§ **PROVIDED TEXT**:
--*--

24/04/2007

The Berlin School

The Goethe-Institut London is presenting in association with the Cine lumière an intriguing programme of films called Voices Outside the Frame: The Berlin School in Recent German Cinema, between 30 April and 10 May. It will include seventeen films to highlight the work of eleven filmmakers who represent potent individual voices outside the mainstream of German cinema.


About the ‘Berlin School’

German cinema is back on the map, but its geography is not a simple one, and hence the attempts at naming its locations by defining groups and schools. The group sometimes referred to as the ‘Berlin School’ are a loose network of directors, friends or past collaborators, all based in Berlin, whose films share certain stylistic characteristics and thematic concerns. There is a restrained observant quality to many of the films; dialogues are spare, music rare; takes are often long, frames artfully composed. There is a tendency to show rather than to tell and to activate the viewer to watch and listen carefully and to fill in gaps. Though often described as ‘realist’, direct references to social and polticial issues are rare; the films are instead finely-nuanced representations of life in contemporary Germany, particularly of middle-class families, and teenagers during their difficult transition into adulthood.

--*--

§ **GIVEN ENTRIES**:
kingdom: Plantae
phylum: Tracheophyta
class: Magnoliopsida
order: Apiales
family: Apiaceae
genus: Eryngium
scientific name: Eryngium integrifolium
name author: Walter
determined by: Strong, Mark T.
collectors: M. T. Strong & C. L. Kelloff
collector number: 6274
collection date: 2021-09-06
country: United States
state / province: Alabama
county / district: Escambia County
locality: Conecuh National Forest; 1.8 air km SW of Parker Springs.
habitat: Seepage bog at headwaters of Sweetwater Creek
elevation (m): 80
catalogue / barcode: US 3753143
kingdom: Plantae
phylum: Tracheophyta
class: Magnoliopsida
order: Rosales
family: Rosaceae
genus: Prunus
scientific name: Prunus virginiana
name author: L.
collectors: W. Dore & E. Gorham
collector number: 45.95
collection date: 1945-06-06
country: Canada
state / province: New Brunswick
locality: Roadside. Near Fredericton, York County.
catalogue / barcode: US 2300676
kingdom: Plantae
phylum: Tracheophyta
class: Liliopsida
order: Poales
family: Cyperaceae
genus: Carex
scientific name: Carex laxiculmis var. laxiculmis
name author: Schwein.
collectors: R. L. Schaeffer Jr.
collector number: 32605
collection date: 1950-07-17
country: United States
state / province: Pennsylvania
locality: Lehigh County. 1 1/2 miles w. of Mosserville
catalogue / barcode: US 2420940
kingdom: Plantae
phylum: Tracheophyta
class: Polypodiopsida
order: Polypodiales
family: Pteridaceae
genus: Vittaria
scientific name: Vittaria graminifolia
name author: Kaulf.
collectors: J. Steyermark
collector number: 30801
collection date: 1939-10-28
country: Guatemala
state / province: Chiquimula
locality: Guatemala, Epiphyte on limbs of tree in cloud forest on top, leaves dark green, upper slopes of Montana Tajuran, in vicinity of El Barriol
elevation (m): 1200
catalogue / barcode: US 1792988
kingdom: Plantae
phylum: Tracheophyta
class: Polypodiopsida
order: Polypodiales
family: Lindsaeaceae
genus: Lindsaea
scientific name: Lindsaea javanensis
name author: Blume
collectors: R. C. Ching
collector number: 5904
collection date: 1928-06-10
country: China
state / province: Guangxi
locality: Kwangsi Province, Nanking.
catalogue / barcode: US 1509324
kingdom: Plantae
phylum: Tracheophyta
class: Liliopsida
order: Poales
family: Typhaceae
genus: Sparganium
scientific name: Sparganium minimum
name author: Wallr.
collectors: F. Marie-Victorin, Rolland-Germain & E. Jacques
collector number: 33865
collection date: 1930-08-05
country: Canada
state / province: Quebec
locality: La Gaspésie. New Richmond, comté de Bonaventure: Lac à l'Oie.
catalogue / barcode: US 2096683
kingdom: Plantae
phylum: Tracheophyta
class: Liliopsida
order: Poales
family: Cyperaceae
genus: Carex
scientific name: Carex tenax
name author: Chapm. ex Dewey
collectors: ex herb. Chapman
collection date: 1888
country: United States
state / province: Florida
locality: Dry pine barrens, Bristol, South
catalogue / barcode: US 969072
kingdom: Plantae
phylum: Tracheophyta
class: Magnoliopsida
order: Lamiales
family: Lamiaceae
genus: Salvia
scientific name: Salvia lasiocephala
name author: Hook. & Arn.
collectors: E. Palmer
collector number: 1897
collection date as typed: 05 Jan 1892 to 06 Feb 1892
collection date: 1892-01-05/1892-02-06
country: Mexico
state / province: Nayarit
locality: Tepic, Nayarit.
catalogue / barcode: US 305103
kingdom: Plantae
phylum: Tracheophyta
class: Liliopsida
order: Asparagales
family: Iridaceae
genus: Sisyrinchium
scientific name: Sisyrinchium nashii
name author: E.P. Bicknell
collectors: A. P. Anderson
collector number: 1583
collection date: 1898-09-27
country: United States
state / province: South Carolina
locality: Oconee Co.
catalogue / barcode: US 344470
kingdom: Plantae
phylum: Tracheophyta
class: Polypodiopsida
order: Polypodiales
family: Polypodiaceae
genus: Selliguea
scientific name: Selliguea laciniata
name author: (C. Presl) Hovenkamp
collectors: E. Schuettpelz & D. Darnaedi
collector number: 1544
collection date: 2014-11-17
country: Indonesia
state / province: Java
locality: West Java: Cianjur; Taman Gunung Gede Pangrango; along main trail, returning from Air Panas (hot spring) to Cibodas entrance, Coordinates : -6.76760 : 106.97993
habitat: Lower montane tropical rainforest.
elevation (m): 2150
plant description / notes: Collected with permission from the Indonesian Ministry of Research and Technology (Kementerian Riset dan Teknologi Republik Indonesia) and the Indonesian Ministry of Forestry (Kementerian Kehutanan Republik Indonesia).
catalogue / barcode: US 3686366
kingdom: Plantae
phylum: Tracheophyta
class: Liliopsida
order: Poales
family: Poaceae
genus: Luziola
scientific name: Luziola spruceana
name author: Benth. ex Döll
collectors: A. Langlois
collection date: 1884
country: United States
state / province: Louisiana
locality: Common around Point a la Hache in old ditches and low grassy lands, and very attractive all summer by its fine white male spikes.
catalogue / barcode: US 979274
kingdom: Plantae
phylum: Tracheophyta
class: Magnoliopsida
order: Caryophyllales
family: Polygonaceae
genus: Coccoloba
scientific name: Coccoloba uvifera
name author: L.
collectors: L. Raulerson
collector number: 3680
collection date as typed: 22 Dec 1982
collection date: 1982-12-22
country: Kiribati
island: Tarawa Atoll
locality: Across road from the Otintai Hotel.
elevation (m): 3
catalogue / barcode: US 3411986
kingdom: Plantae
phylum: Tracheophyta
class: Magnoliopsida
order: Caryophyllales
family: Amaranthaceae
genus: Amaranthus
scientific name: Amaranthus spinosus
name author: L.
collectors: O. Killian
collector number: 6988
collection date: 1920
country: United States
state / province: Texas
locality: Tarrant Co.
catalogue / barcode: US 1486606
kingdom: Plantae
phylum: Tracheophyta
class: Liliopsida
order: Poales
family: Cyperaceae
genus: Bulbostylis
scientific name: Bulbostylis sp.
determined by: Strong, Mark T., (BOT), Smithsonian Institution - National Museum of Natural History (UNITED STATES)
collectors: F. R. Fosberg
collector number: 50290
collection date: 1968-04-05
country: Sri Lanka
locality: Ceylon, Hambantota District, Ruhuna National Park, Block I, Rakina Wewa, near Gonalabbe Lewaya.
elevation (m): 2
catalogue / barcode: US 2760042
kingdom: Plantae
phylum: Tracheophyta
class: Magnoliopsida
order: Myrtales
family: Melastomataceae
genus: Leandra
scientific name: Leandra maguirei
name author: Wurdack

--*--

§ **REQUIRED TASKS**:
A - How many films does the Berlin School film programme include?
B - Continue the article about the Berlin School film programme from the point where it stops.

§ **FINAL ANSWERS**:
A - Seventeen films.

B -
The first generation of the Berlin school is represented by Thomas Arslan (Dealer, A Fine Day), Christian Petzold (Wolfsburg, Ghosts) and Angela Schanelec (Passing Summer, Marseille) who went to the Berlin Film and Television Academy (dffb), started their careers in the 90s and have made a number of films to date. They have been joined by a younger group of filmmakers who gravitated towards Berlin from other cities and film schools in Munich (Christoph Hochhäusler, Benjamin Heisenberg), Vienna (Valeska Grisebach) and Hamburg (Henner Winckler, Ulrich Köhler) and of whom most have completed two feature films in the past five to six years. In the film magazine Revolver co-founded and edited by Hochhäusler and Heisenberg, this group of filmmakers has an important platform for sharing know-how and ideas with each other and the audience.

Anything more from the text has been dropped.